If you've been in New Orleans for carnival season, or if you're lucky enough to taste a cake from there that has arrived in the mail, there's a pretty good chance that yes, there is a plastic baby that comes with your cake.
The baby, meant to represent Jesus, has become a fixture of the king cake (galette des rois in France or rosca de reyes as it's called in Mexico). It's a frosted yeast dough cake that New Orleans bakeries churn out between King's Day, January 6th, and Fat Tuesday, the last day of indulgence before Lent.
But just how that baby got in the cake is a strange tale – featuring a crafty traveling salesman — that's worthy of the best Mardi Gras lore and ritual.
First, let's talk a little king cake history. The custom of eating a wreath-shaped or oval cake on January 6th to honor the Three Kings goes back to Old World Europe, most notably France and Spain. At some point the French and the Spanish brought the cake to the Americas, where it seems to have been most heartily adopted in New Orleans, Mexico and some other parts of Latin America.

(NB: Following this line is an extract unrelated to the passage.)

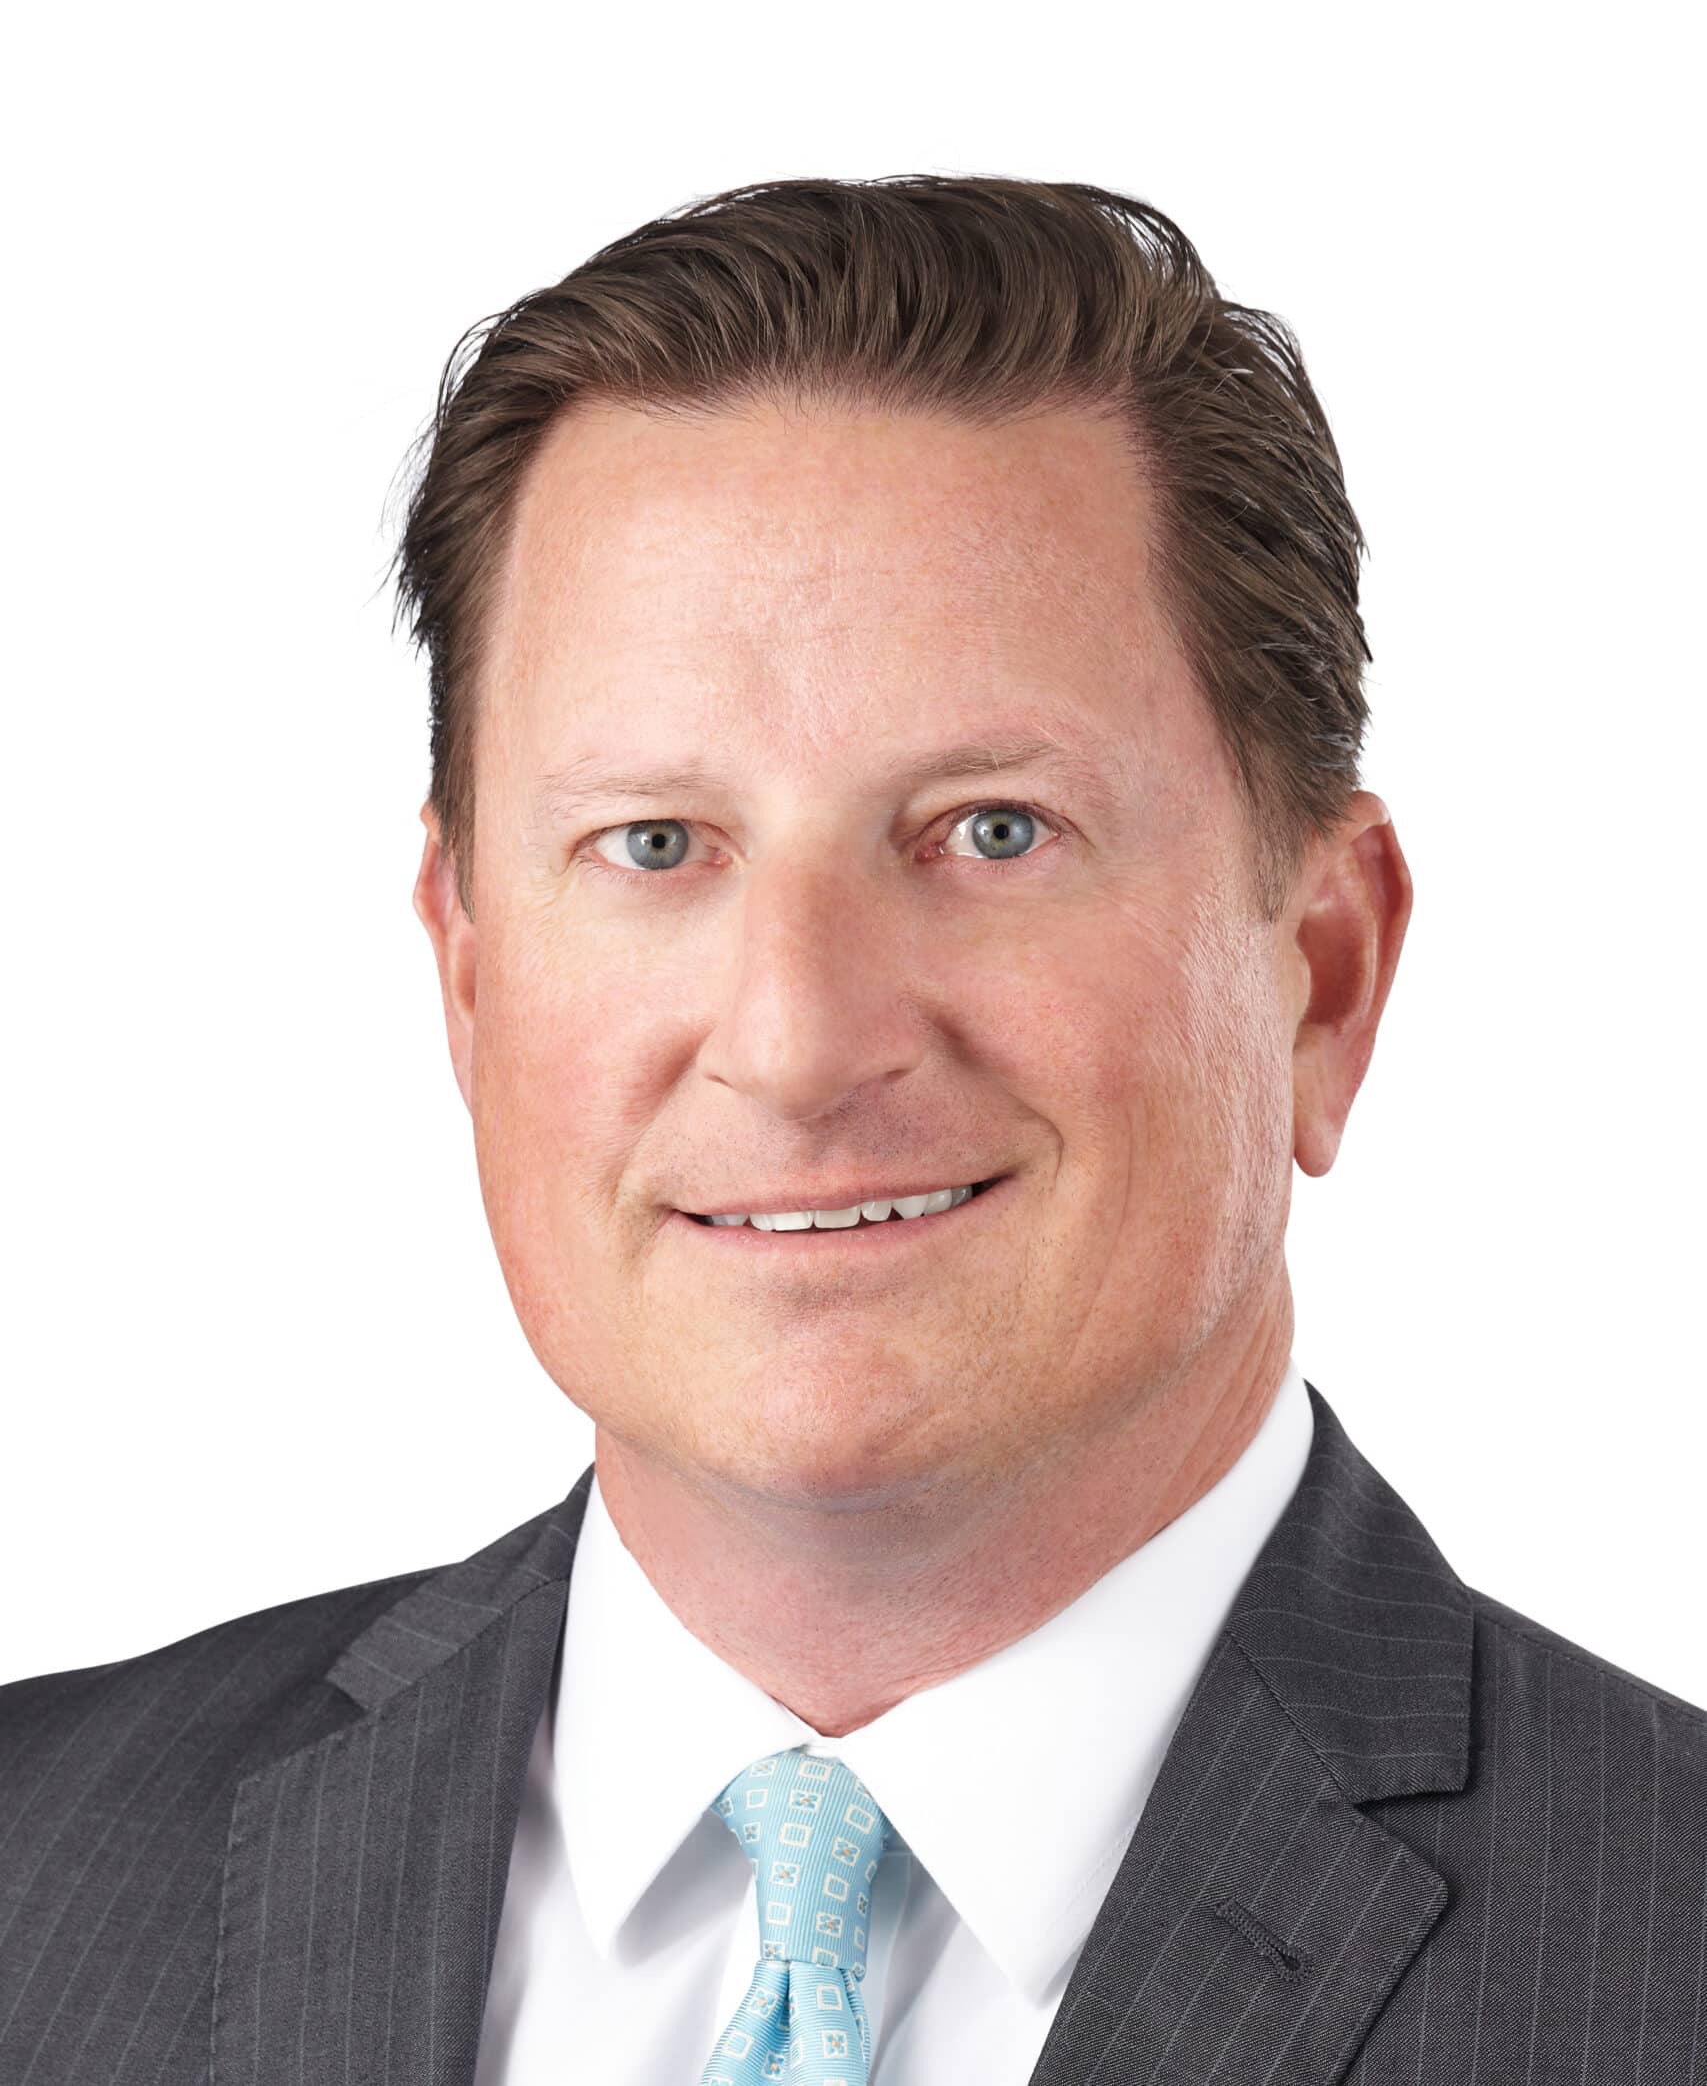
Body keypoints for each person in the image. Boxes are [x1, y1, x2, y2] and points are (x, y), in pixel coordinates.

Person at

Those early American king cakes were simple, dusted with a bit of sugar, and eaten at home with the family.
But historians say that sometime in the late 19th century, the Twelfth Night Revelers, a New Orleans social group that hosted the first Mardi Gras ball of the season, took up the custom of hiding a bean (later replaced by a pecan or a jeweled ring) inside the cake. According to the Times-Picayune Creole Cookbook, the lucky finder of the treasure would then be crowned king or queen of the ball.
Poppy Tooker, a preeminent New Orleans food expert and host of "Louisiana Eats" on NPR member station WWNO, tells The Salt that the big king cake revolution came along in the 1940s, thanks to a baker named Donald Entringer and a chance encounter.

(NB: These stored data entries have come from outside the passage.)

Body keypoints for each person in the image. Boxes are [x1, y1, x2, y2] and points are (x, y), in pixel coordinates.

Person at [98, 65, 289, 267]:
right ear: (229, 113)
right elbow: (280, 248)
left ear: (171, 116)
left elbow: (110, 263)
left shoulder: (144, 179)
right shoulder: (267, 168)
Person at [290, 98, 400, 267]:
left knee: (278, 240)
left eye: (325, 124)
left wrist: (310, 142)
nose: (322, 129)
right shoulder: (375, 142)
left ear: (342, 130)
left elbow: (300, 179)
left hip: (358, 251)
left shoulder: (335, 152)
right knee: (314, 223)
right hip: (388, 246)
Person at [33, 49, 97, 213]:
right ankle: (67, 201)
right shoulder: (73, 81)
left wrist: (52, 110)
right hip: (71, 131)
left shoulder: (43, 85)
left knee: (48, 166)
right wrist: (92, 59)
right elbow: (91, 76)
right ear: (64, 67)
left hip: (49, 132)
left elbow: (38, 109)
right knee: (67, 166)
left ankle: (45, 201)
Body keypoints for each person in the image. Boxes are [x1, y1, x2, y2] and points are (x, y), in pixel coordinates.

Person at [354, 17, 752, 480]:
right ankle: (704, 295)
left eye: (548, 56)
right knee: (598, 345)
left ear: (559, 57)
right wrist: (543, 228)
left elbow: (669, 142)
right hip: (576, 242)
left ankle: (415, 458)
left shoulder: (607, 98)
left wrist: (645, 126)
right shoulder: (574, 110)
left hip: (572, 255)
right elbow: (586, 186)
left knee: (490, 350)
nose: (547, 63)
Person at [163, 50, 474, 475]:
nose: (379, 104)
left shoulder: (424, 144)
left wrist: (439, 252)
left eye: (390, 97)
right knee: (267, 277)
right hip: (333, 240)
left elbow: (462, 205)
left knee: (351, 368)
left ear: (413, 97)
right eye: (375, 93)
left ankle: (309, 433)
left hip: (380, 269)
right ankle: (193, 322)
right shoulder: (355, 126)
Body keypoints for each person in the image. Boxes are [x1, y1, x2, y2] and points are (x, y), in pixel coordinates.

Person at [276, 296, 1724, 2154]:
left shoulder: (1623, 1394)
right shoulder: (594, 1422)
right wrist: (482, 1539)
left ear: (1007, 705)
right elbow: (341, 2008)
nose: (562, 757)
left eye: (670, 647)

His bakery, McKenzie's, was one of the biggest and most famous commercial bakeries in 20th century New Orleans. By 1950, king cake had become such a fixture of the Mardi Gras season, served over and over between King Day and Fat Tuesday, that people increasingly turned to commercial bakeries like McKenzie's to source their cakes.
One day Entringer was approached by a traveling salesman who had with him little porcelain dolls from France of a size that would fit in a dollhouse. "He had a big overrun on them, and so he said to Entringer, 'How about using these in a king cake,'" says Tooker. "That sort of entranced them, and he began baking these porcelain dolls into the king cake."
Entringer got permission from the health department to bake the dolls into the cakes, the Times Picayune reports.
After a while, Tooker says, Entringer ran out of porcelain dolls. So he went down to the French Quarter, where he found the little plastic king cake baby that we know today from an importer. "And so little plastic babies became the absolute positive rule."
The babies are indeed ubiquitous now, and come in a rainbow of colors, from somewhat realistic pink and brown, to green, purple and gold (the colors of the season).
But recently bakeries have stopped baking the baby into the cake, leaving it in the center of the oval for revelers to insert discreetly before serving. (Apparently, the idea of baking a piece of plastic in food doesn't go over as well anymore.)
Indeed, the cake we ordered in the mail from Sucre bakery – called the 21st century king cake because of its daring laquered silver frosting — last week had a gold plastic baby rattling around inside the package for the trip from New Orleans to Washington.
Tooker sees this is as a small tragedy. "We've become such a litigious society that nobody will put the baby inside the king cake anymore. That's really kind of sad."
Yet in an intriguing reversal, one New Orleans woman has revived the tradition of using a porcelain baby. Alberta Lewis sells porcelain figurines to Haydel's bakery, and comes up with a new design every year. And we're told by a friend in Mexico City, where roscas de reyes are now jammed with plastic babies, that porcelain is making a comeback there, too.
King cakes are so symbolic of Louisiana cuisine that they can be found as far away as Berlin, as this NPR story reports.
Whatever form the baby takes shouldn't diminish from the festivities that king cake helps mark — the sugary crown for a sweet season.